First LABOR DAY dates back to Sept. 5, 1882

from Writer's Almanac (Garrison Keillor, Minnesota Public Radio):

Today is Labor Day. Most countries besides the United States celebrate Labor Day on May 1st, International Workers' Day--a date that was chosen in part to commemorate the Haymarket riot in Chicago on May 4, 1886.
We know that the first Labor Day celebration in this country occurred on September 5th, 1882, in New York City, and was organized by the Central Labor Union; but there is a debate over whose idea it was in the first place. Labor Day became a national holiday in 1894, partly because it was a convenient way for President Grover Cleveland to appease an angry work force after he violently broke up a strike.
In 1884, railroad workers in Pullman, Illinois went on strike. The town of Pullman was built for the sole purpose of housing people connected with the Pullman Palace Car Company, from the regular workers to Pullman himself. Everyone in the town worked for the railroad, which dictated their wages as well as their rent. In 1893, the nation went into an economic depression, and workers' wages were slashed, but they were still working 16-hour days and the company was still taking the same amount for rent out of their paychecks. So Pullman workers went on strike. Railroad workers across the nation who belonged to the American Railway Union joined the strike, refusing to switch trains with Pullman cars on them. Soon anyone who sympathized, union workers or not, joined in the cause, and riots broke out all over. Passengers and mail couldn't make it west of Chicago.

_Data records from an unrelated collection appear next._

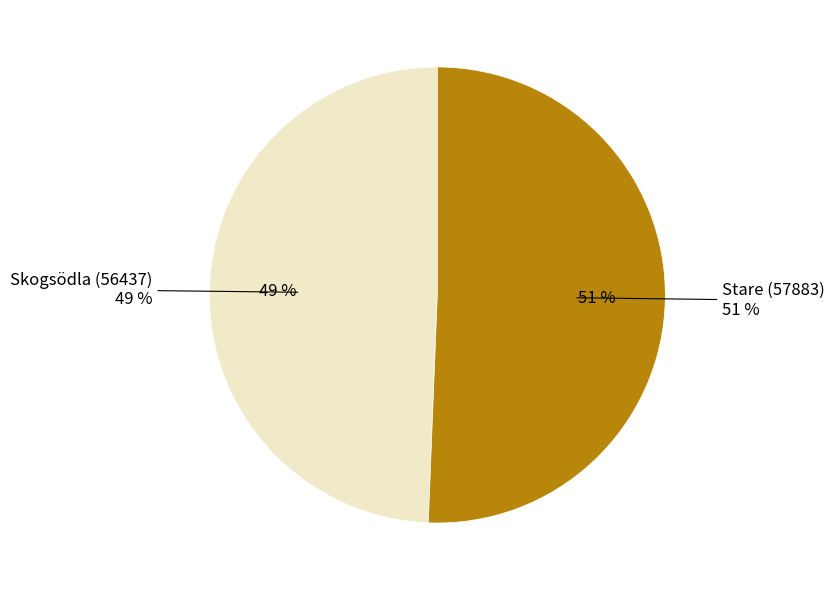

Rank the categories by value from lowest to highest.

Skogsödla (56437), Stare (57883)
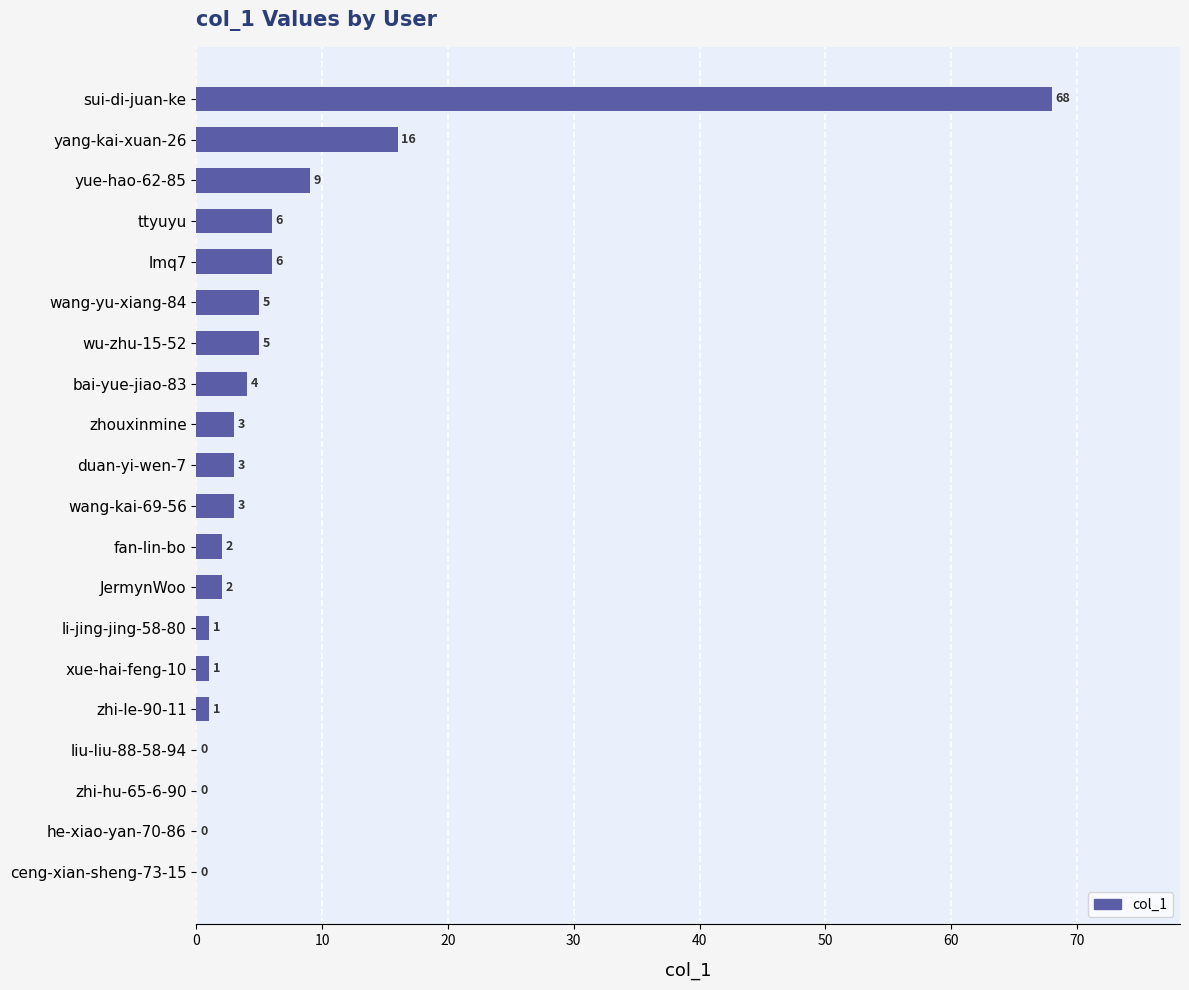

What is the maximum value shown in the chart?

68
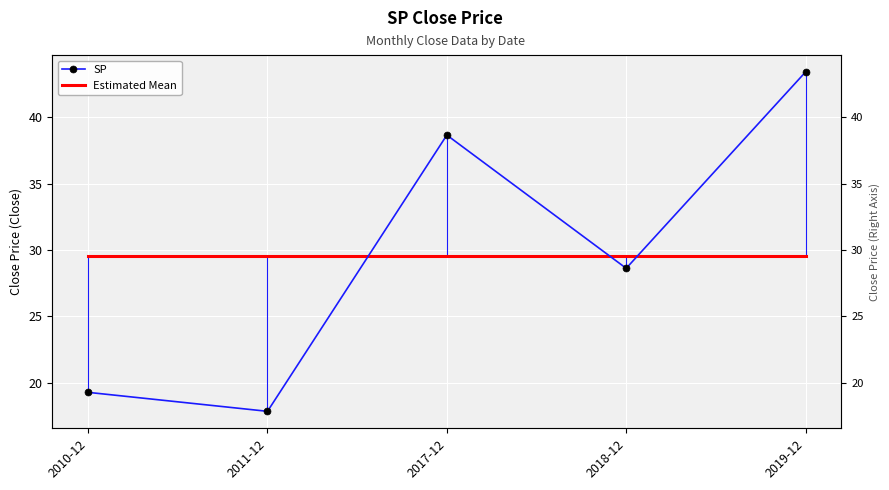

How many categories are shown in the chart?

5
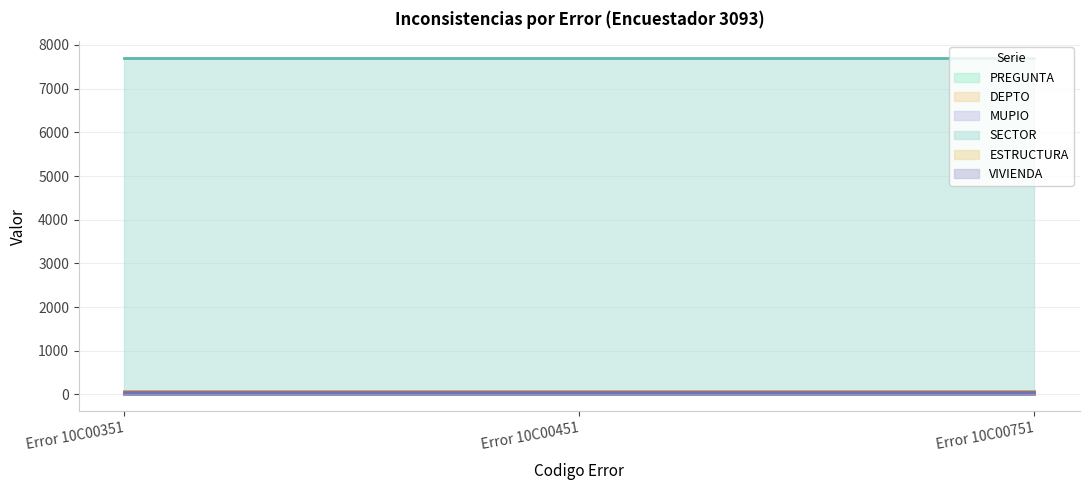

What are all the series names shown in the legend?

PREGUNTA, DEPTO, MUPIO, SECTOR, ESTRUCTURA, VIVIENDA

Grover Cleveland declared that the actions of the workers were criminal, and he sent 12,000 troops to control them. Soon the strike was over, the head of the American Railway Union was sent to prison, and all Pullman workers were required to sign a form saying that they would never strike again. The strike was officially declared over on August 3rd.
Unfortunately for Cleveland, the general public was not too happy with his hard-line stance. So he rushed a Labor Day bill through Congress, and six days after the strike ended, Labor Day was declared a national holiday on the first Monday of September.
These days, only 11.9% of American workers belong to a union, and among private sector workers that number is down to 6.9%.